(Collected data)
◇ ◇ ◇ ◇

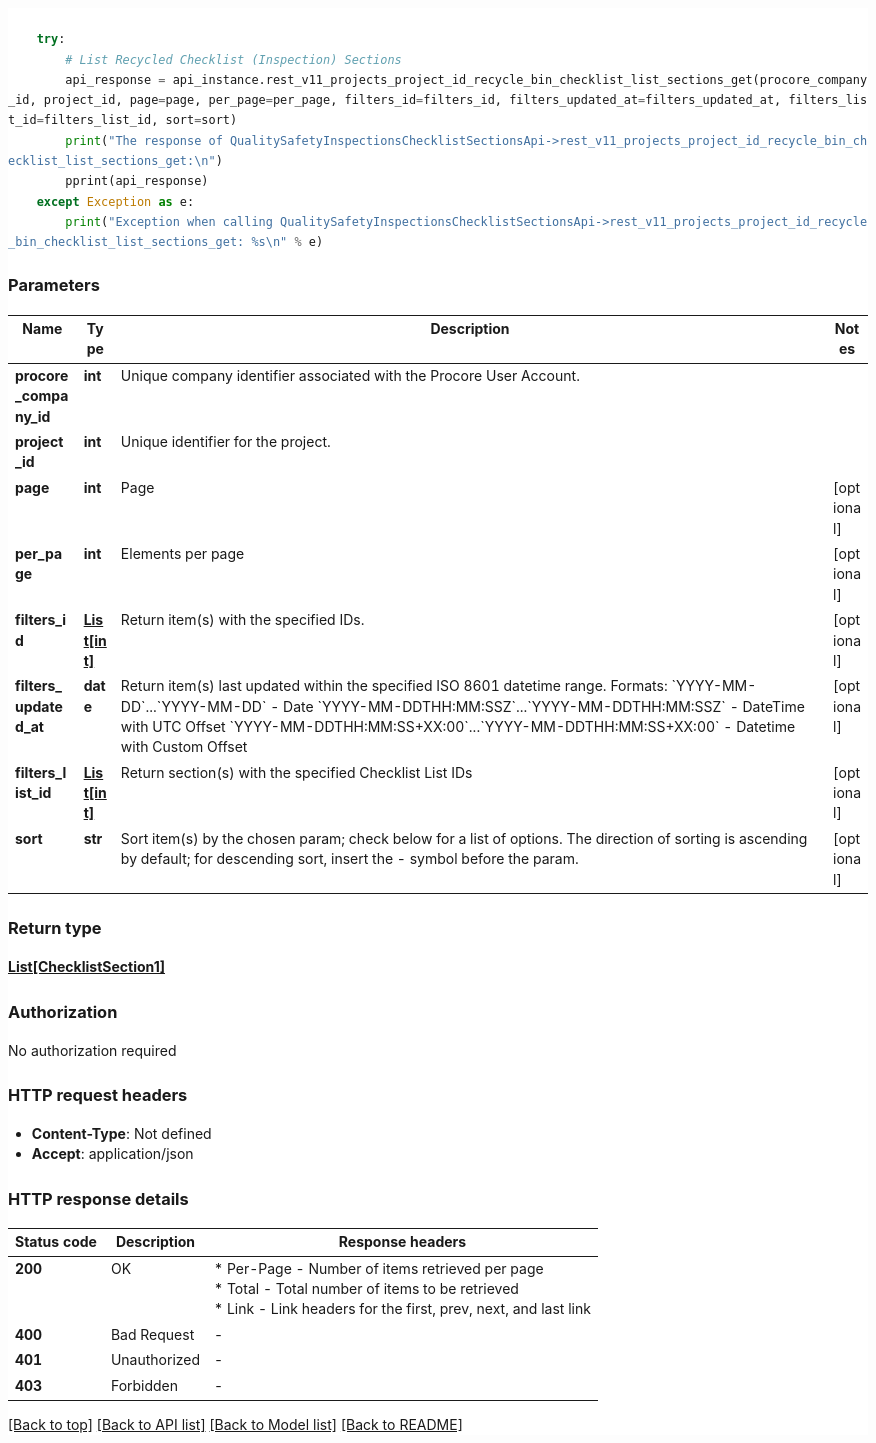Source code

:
 ```python

    try:
        # List Recycled Checklist (Inspection) Sections
        api_response = api_instance.rest_v11_projects_project_id_recycle_bin_checklist_list_sections_get(procore_company_id, project_id, page=page, per_page=per_page, filters_id=filters_id, filters_updated_at=filters_updated_at, filters_list_id=filters_list_id, sort=sort)
        print("The response of QualitySafetyInspectionsChecklistSectionsApi->rest_v11_projects_project_id_recycle_bin_checklist_list_sections_get:\n")
        pprint(api_response)
    except Exception as e:
        print("Exception when calling QualitySafetyInspectionsChecklistSectionsApi->rest_v11_projects_project_id_recycle_bin_checklist_list_sections_get: %s\n" % e)
```



### Parameters


Name | Type | Description  | Notes
------------- | ------------- | ------------- | -------------
 **procore_company_id** | **int**| Unique company identifier associated with the Procore User Account. | 
 **project_id** | **int**| Unique identifier for the project. | 
 **page** | **int**| Page | [optional] 
 **per_page** | **int**| Elements per page | [optional] 
 **filters_id** | [**List[int]**](int.md)| Return item(s) with the specified IDs. | [optional] 
 **filters_updated_at** | **date**| Return item(s) last updated within the specified ISO 8601 datetime range. Formats: &#x60;YYYY-MM-DD&#x60;...&#x60;YYYY-MM-DD&#x60; - Date &#x60;YYYY-MM-DDTHH:MM:SSZ&#x60;...&#x60;YYYY-MM-DDTHH:MM:SSZ&#x60; - DateTime with UTC Offset &#x60;YYYY-MM-DDTHH:MM:SS+XX:00&#x60;...&#x60;YYYY-MM-DDTHH:MM:SS+XX:00&#x60; - Datetime with Custom Offset | [optional] 
 **filters_list_id** | [**List[int]**](int.md)| Return section(s) with the specified Checklist List IDs | [optional] 
 **sort** | **str**| Sort item(s) by the chosen param; check below for a list of options. The direction of sorting is ascending by default; for descending sort, insert the - symbol before the param. | [optional] 

### Return type

[**List[ChecklistSection1]**](ChecklistSection1.md)

### Authorization

No authorization required

### HTTP request headers

 - **Content-Type**: Not defined
 - **Accept**: application/json

### HTTP response details

| Status code | Description | Response headers |
|-------------|-------------|------------------|
**200** | OK |  * Per-Page - Number of items retrieved per page <br>  * Total - Total number of items to be retrieved <br>  * Link - Link headers for the first, prev, next, and last link <br>  |
**400** | Bad Request |  -  |
**401** | Unauthorized |  -  |
**403** | Forbidden |  -  |

[[Back to top]](#) [[Back to API list]](../README.md#documentation-for-api-endpoints) [[Back to Model list]](../README.md#documentation-for-models) [[Back to README]](../README.md)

◇ ◇ ◇ ◇

### WORK INSTRUCTIONS:
Among the entries, how many lines include the word "Description"? Give only the number.

### RESULT FOR THIS TASK:
2